What the exercise asks:
Can you recast the lines of the listing, from the line containing "8d12222...f7399" up to and including the line containing "What is the change in value from 75 to 95?", as a JSON list of strings with one string per line and blank lines left out?

(Chart comprehension data)
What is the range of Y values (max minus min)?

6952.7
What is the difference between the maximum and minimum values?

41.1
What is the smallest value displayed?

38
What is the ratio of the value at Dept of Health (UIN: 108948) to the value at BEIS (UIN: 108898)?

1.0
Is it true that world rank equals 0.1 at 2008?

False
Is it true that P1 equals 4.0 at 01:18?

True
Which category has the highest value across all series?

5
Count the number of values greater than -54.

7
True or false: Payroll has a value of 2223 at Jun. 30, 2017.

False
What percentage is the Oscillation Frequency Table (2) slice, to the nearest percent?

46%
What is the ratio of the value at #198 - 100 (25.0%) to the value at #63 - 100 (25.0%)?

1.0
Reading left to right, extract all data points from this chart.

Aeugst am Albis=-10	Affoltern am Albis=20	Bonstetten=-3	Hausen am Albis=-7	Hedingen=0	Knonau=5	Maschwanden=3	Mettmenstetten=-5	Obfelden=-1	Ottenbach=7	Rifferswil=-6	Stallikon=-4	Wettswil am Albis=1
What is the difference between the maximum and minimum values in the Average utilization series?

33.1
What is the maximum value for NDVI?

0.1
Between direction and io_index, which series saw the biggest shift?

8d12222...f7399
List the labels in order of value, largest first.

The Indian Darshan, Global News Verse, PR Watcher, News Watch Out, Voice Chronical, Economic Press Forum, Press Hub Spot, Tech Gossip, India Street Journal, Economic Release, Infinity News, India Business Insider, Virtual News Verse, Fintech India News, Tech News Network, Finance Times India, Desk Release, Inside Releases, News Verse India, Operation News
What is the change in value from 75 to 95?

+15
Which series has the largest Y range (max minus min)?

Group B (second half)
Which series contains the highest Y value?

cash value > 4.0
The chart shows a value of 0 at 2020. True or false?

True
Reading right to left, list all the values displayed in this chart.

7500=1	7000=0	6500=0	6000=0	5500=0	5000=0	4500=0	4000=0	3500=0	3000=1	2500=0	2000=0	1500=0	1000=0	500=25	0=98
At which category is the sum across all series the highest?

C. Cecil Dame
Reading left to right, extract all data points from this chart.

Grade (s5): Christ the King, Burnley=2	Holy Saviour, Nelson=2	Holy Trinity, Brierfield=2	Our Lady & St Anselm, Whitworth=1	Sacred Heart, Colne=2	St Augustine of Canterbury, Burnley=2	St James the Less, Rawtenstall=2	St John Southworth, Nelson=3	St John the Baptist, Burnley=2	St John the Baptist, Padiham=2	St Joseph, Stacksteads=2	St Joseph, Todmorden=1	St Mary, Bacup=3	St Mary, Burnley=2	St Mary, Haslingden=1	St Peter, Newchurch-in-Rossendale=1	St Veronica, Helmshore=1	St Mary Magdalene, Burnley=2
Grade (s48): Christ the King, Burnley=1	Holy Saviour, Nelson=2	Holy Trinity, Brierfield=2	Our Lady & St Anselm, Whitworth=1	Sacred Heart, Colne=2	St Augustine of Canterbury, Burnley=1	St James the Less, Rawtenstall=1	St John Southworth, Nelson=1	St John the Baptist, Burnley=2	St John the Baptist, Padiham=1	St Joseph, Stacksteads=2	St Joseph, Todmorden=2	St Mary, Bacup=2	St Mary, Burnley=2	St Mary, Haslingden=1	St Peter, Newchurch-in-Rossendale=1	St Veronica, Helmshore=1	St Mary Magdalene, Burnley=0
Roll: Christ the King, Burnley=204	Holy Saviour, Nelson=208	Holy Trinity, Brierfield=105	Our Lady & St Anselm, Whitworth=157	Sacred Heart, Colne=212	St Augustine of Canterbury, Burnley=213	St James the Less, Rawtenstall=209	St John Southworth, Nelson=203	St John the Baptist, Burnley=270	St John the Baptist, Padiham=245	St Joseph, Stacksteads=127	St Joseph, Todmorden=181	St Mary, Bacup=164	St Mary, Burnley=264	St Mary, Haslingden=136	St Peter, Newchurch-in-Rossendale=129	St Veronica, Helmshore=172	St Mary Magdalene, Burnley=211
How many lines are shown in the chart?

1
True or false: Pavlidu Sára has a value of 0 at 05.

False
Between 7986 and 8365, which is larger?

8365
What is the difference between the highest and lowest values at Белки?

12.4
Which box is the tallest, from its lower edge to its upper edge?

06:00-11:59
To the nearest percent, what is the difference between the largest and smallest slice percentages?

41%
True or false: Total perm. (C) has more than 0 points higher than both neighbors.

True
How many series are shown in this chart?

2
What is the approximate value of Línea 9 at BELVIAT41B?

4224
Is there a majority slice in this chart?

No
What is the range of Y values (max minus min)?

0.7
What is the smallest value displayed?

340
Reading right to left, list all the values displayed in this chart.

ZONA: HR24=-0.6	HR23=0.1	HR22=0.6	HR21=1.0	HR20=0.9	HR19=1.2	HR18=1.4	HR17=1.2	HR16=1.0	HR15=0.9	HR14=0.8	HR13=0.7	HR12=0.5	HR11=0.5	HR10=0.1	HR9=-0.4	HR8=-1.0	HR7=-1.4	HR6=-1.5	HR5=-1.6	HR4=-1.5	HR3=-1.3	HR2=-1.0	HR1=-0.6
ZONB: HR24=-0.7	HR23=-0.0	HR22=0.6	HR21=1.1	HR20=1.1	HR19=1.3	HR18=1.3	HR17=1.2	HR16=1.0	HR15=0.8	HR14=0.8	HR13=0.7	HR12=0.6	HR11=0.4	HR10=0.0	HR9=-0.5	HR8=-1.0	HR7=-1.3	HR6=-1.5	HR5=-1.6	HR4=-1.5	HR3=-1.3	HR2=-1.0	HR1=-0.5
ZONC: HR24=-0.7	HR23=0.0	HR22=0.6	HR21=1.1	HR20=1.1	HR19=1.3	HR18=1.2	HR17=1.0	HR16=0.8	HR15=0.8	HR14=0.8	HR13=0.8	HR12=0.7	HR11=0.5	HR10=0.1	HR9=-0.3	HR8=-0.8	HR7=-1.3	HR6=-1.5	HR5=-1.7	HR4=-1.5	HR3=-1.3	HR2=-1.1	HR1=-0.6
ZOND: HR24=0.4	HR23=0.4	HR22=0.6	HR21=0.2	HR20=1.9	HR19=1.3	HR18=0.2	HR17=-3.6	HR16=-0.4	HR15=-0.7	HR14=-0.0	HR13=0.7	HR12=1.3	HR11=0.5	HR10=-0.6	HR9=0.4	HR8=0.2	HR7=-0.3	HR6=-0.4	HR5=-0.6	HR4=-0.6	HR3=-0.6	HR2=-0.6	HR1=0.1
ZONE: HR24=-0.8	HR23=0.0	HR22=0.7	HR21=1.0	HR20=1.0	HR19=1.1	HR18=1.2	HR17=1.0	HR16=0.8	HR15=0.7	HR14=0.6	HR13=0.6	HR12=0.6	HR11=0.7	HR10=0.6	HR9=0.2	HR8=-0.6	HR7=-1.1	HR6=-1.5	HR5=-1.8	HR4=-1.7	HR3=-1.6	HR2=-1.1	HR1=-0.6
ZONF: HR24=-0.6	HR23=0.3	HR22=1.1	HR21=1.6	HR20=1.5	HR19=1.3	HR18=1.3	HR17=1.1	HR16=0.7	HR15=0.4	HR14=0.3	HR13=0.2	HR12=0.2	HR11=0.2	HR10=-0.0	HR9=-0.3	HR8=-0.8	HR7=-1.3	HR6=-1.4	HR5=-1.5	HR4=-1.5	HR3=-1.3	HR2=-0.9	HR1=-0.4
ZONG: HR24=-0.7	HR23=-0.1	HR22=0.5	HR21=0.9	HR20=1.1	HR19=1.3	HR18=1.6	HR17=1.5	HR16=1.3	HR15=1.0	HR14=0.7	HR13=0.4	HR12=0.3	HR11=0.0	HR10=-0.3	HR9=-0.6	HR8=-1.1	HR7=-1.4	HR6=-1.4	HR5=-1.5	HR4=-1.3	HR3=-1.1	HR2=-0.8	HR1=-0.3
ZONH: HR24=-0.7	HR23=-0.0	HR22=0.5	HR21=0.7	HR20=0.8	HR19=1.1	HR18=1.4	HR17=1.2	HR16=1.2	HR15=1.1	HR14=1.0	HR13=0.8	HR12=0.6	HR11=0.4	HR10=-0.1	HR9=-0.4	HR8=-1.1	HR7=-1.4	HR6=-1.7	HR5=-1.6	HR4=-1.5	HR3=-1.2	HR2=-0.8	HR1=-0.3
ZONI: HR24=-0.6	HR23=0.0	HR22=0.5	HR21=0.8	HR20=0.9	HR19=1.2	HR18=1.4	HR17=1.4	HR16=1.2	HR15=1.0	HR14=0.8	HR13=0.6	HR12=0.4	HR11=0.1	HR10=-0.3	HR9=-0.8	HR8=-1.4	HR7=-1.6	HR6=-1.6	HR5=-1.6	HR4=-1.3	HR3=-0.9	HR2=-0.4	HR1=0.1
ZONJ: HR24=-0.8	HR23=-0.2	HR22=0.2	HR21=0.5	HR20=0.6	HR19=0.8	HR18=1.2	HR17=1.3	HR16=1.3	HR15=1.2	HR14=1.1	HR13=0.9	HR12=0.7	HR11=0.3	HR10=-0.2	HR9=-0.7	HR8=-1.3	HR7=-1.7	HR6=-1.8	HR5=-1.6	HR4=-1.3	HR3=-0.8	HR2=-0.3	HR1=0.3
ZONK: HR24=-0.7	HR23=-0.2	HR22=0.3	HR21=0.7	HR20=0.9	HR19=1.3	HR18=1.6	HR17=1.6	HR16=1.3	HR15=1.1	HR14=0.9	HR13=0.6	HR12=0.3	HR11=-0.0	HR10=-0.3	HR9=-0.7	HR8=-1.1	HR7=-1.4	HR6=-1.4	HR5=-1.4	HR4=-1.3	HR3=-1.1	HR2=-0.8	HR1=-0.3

Output:
[
  "8d12222...f7399",
  "List the labels in order of value, largest first.",
  "The Indian Darshan, Global News Verse, PR Watcher, News Watch Out, Voice Chronical, Economic Press Forum, Press Hub Spot, Tech Gossip, India Street Journal, Economic Release, Infinity News, India Business Insider, Virtual News Verse, Fintech India News, Tech News Network, Finance Times India, Desk Release, Inside Releases, News Verse India, Operation News",
  "What is the change in value from 75 to 95?"
]